This book began life in conversations some time before the Boer War with Susan Watt. Susan was then my editor at Michael Joseph, and it is to her that I owe my biggest editorial debt. After she moved on, Tom Weldon had loads of helpful suggestions and saw the book through production. My other big debt is to my family, who have had to put up with this cuckoo for the last few years, with scarcely a murmur of complaint.
In the course of research I interviewed over 200 people, and where I have quoted from interviews in the text, it is, I think, obvious. Most conversations were valuable more for the ideas they provoked than anything else. It seems unfair to single out individuals from among the large number who helped, but I should like to thank in particular Raymond Blanc, James Landale, John Cleese, Ian Jack, John and Penny Mortimer, Sir Roy Strong, Dr Nick Tate, Ian Smith, Helen McManners, John Simpson and Patrick Hanks at the Oxford University Press, Hugh Massingberd for the generous use of his contacts book, Dr George Steiner, George Walden, Lord Dahrendorf, Prof.
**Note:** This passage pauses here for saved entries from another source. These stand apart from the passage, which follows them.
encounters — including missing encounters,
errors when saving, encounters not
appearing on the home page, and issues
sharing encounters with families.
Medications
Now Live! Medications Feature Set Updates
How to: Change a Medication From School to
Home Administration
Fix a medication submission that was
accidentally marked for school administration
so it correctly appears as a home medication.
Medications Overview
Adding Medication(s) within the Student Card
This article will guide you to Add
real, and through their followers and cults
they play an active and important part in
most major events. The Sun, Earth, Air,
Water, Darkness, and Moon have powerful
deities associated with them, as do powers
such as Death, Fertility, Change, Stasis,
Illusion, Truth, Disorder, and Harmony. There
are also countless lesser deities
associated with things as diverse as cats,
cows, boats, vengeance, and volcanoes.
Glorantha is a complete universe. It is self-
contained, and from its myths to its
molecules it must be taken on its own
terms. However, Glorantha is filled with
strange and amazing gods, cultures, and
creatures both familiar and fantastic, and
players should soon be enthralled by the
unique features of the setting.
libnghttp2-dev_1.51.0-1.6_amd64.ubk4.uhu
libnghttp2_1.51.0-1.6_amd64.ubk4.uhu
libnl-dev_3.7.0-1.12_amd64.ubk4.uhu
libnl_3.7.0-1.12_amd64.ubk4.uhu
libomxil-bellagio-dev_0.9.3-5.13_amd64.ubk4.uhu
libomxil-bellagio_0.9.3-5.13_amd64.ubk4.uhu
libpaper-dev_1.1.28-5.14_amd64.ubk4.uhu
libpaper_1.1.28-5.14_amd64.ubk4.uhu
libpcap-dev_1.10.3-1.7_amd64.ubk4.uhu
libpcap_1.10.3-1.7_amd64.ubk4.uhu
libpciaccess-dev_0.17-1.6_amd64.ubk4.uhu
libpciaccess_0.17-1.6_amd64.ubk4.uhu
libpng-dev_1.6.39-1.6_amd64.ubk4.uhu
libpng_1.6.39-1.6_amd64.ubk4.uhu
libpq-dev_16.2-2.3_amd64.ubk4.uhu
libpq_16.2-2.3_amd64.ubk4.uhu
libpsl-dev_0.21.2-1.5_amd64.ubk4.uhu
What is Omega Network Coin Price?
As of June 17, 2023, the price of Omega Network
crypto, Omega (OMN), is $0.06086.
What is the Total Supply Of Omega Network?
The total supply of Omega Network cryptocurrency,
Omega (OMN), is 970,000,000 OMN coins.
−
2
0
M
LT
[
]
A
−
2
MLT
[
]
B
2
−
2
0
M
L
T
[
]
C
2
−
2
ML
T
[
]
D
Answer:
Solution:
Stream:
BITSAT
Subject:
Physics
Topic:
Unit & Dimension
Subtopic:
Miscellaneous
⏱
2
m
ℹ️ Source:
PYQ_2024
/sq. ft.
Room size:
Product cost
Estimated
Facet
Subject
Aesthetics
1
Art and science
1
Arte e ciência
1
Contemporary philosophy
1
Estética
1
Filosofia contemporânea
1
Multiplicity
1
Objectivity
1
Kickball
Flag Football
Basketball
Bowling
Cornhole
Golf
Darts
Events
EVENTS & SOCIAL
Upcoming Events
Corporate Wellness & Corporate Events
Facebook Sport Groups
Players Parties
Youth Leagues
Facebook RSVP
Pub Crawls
Michael Dummett, David Willetts MP, Jim Gray, Mary-Anne Sieghart, Canon Donald Gray, the Rt Revd Richard Harries, Patrick Wright, the Revd Donald Gray, Melvyn Bragg, the Revd David Edwards, Prof. David Starkey, John Gillingham, West de Wend Fenton, William Plowden, Roderick Gradidge, Christopher Driver, Simon Raven, Dr Keith Thompson, Sir John Smith, Edmund Staunton, Margot Lawrence, Shani d’Cruze, Roger Bolton, Ivo Dawnay, Henry Porter, David Twistan-Davies, Paul Boateng MP, Paul Hardacre and Ewan McCallum at the Met Office, Elsie Owusu, James Blitz, Prof. John Burrow, Stephen Haseler, Bernie Grant MP, Mark Fisher MP, Michael Wharton, Sebastian Faulks, C. H. Sisson, Jessica Rees, Edward Faulks, Julian Turton, Andrew Roberts, Dr Trevor Bennett, Prof. Anthony King, Sir Denys Lasdun, Gavin Stamp, Richard North, John Armit, Andrew Mitchell, Ned Dawney, Robert Hewison, Lord Runcie, John Fowles, Georgia Langton, Richard Curtis, Peter Collison, the Revd Donald Reeves, Timothy Garton Ash, Prof. Richard Hoggart, Prof. Bernard Crick, Ruthie and Richard Rogers, Blanche Blackwell, the Duke and Duchess of Devonshire, Roy Faiers, Sir Bob Horton, Tony Knox, John Eliot Gardiner, Jacqueline Gough (Hartlepool Borough Council), the Commonwealth War Graves Commission, the Charities Aid Foundation, the Royal Horticultural Society, Blenheim Palace, and Suffolk Record Office.
I could not have managed the book without the enthusiastic research help at one time or another of Ade Thomas and Hettie Judah. I am grateful, too, to Julian Holloway and Dr Jon Lawrence of Liverpool University, who read the finished manuscript and spotted at least some of the blemishes. Those which remain are all my own work.